The Daily Mail has decried French schools after it emerged many are now shunning trips to the UK in favour of Ireland.
Due to the increased bureaucracy of post-Brexit travel to the UK – which includes EU visitors needing to show a passport as opposed to a national identity cards, which many French students don’t have – some headteachers have shifted their focus to Ireland for simplicity.
Some French pupils from third countries also need a visa to enter the UK – which can cost €118 and require families to travel to major cities to collect.
With 7.7 per cent of France’s population being from third countries, this presents a significant headache for schools and one that they didn’t have before Brexit.
Articulating the problems faced by the sector, Didier Rys, head of Vauban Lycée in Aire-sur-la-Lys in northern France, told French publication La Voix du Nord the new system was “onerous”.
He said: “Because of Brexit, it’s too restrictive and onerous to go to our English neighbours.
“You need a passport for each pupil, which is an additional cost for families.”
He added that Ireland was, therefore, more attractive as “they speak English and you don’t need a passport”.

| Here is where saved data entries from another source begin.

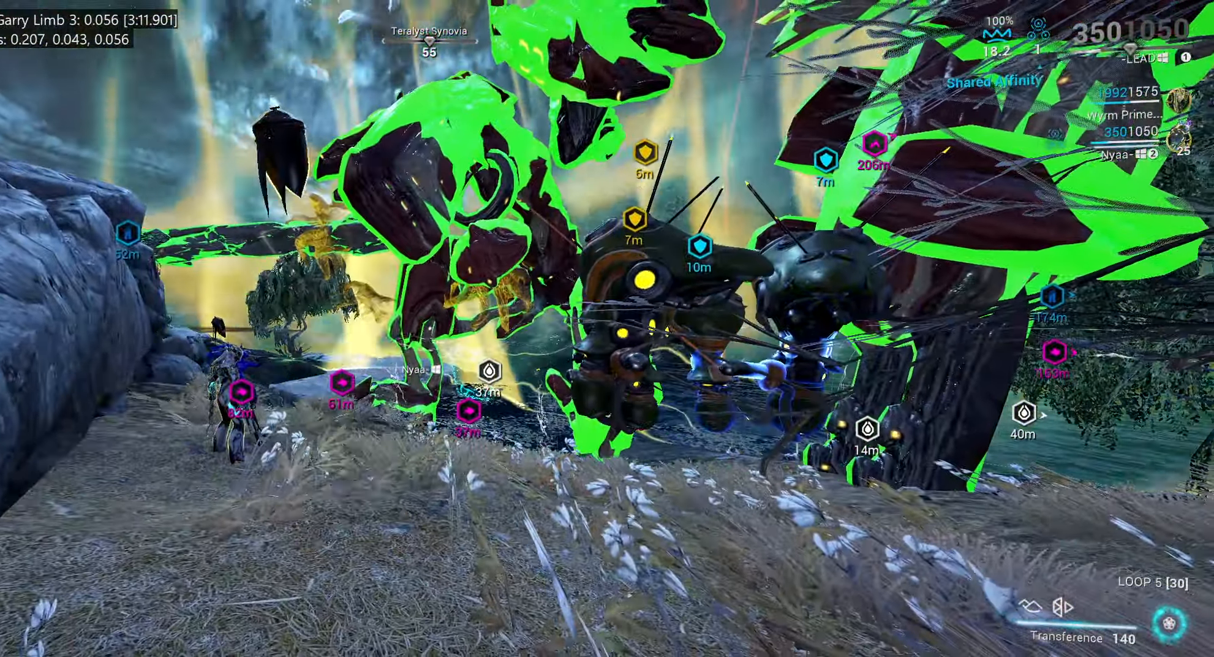
{"keys": ["e", "w"], "mouse": [], "events": [[100, "mouse_mb4", "down"], [166, "mouse_mb4", "up"], [399, "e", "down"], [466, "w", "down"]]}
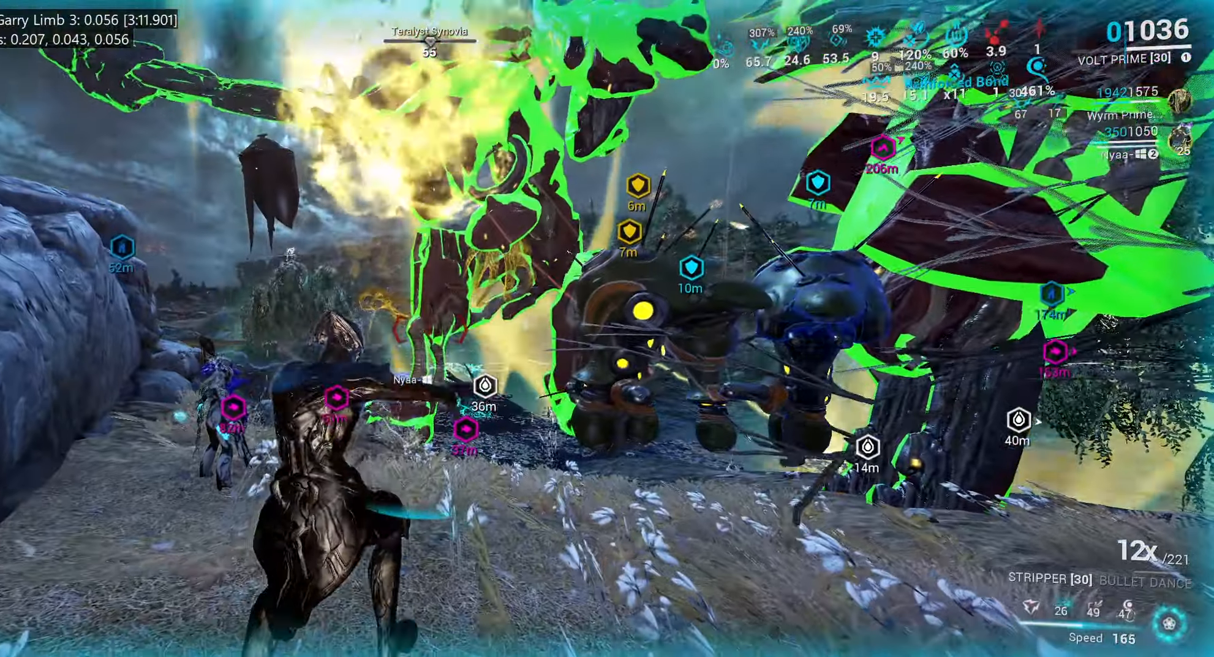
{"keys": ["e", "w"], "mouse": [], "events": [[83, "w", "up"], [233, "w", "down"], [383, "w", "up"], [500, "w", "down"]]}
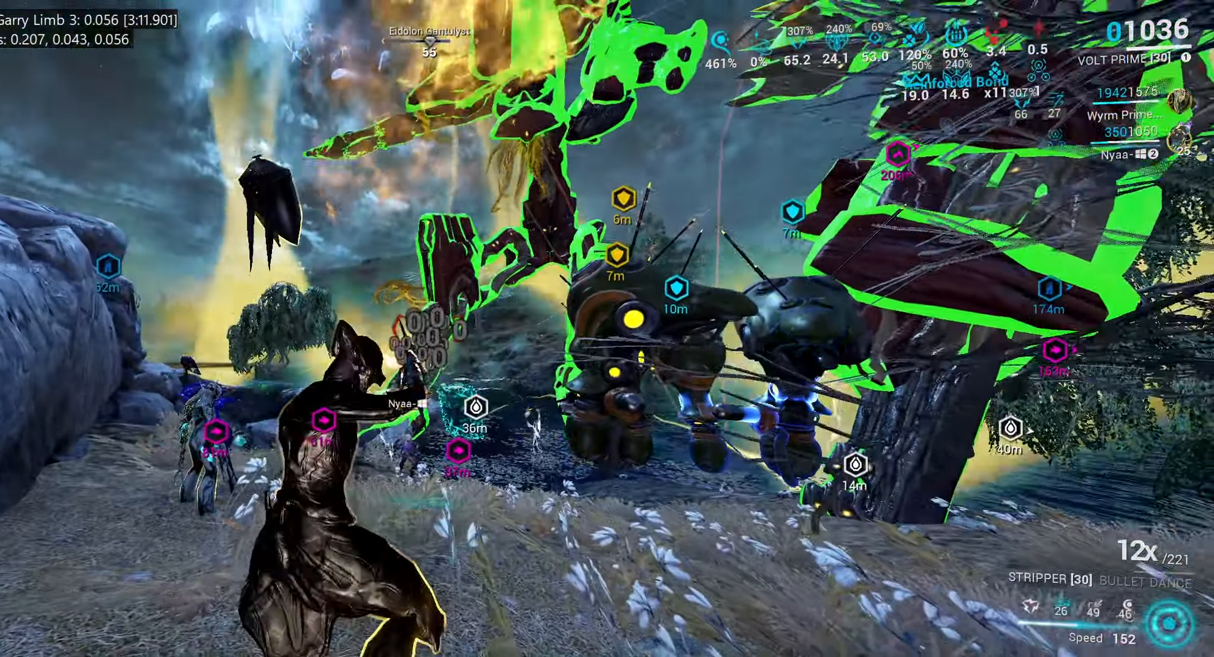
{"keys": ["a", "s"], "mouse": [], "events": [[150, "w", "up"], [183, "e", "up"], [383, "a", "down"], [433, "s", "down"]]}
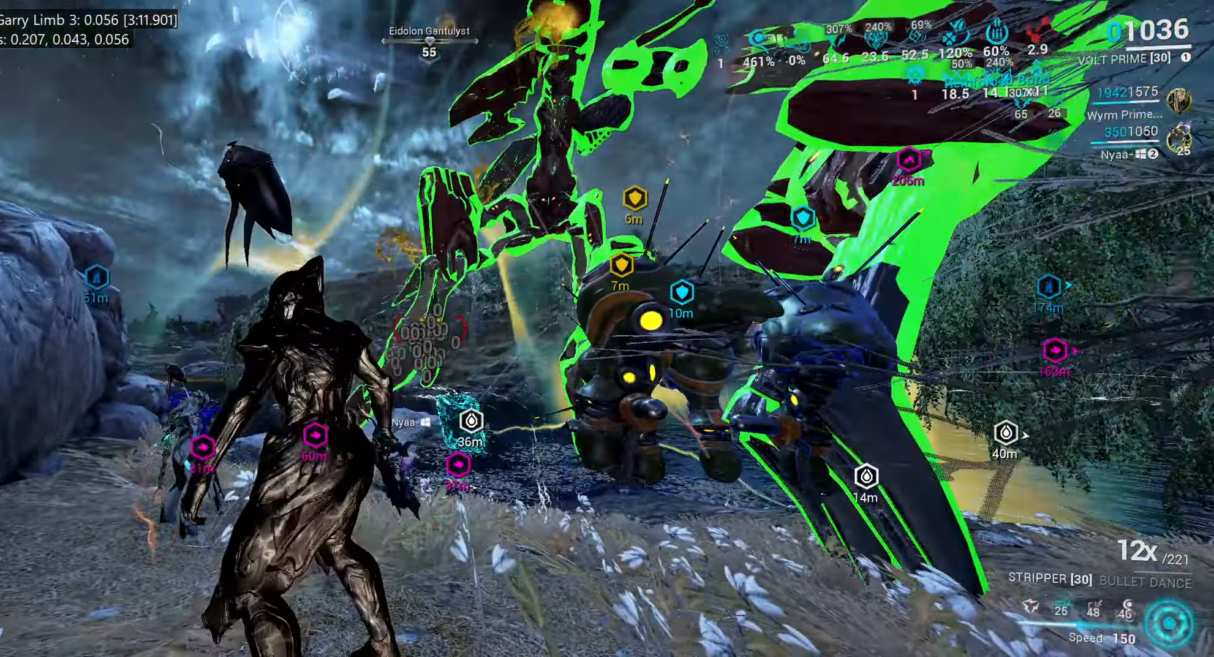
{"keys": ["e", "w"], "mouse": [], "events": [[117, "a", "up"], [150, "s", "up"], [300, "e", "down"], [400, "w", "down"]]}
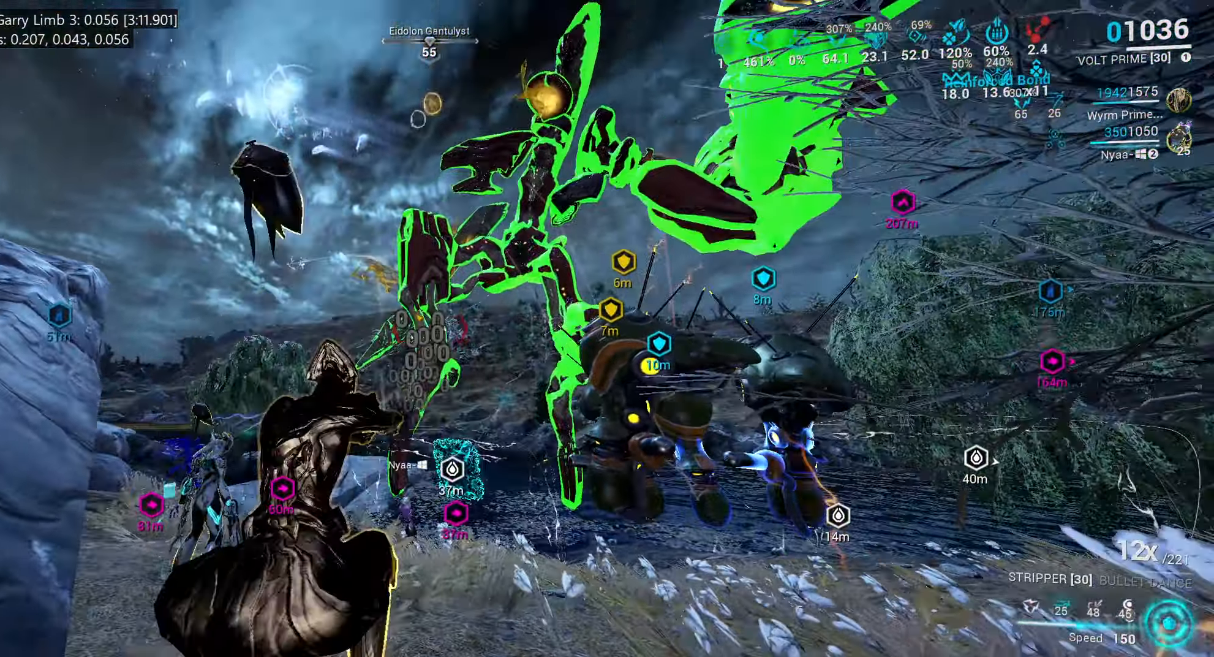
{"keys": [], "mouse": [], "events": [[50, "w", "up"], [200, "w", "down"], [350, "e", "up"], [350, "w", "up"]]}
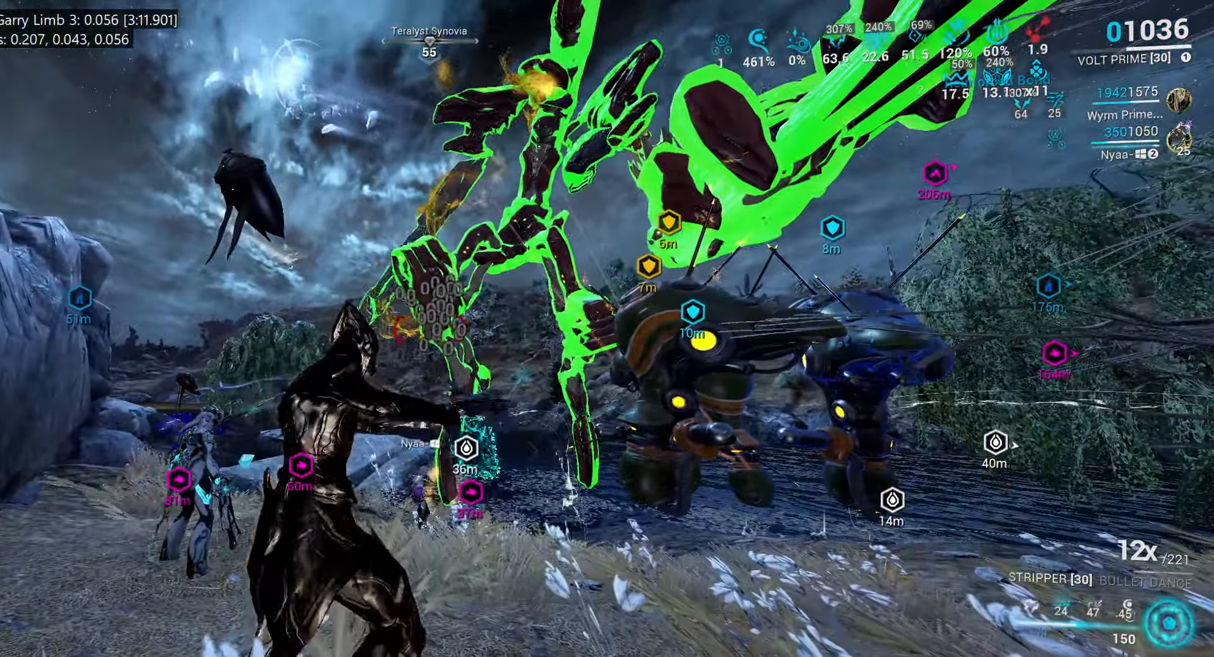
{"keys": [], "mouse": ["right"], "events": [[250, "mouse_right", "down"]]}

Speaking to the Times, Edward Hisbergues, director of UK school trips organiser PG Trips, said the new process was like the “Hundred Years War”.
He said: “The families travel to the visa application centre and that can take an enormous amount of time and money if you live in a small village in the Dordogne or somewhere like that. They pay for the visa application but they don’t get their money back if it is refused. It’s very dissuasive.
“[The Home Office] seems to think that these pupils are going to stay in the UK illegally, but we send 15,000 pupils a year and I’ve never known any not to come back. What sort of image does this give of the UK?
“We are in 2023, not 1400. It’s a little bit as though they think they are still in the Hundred Years’ War.”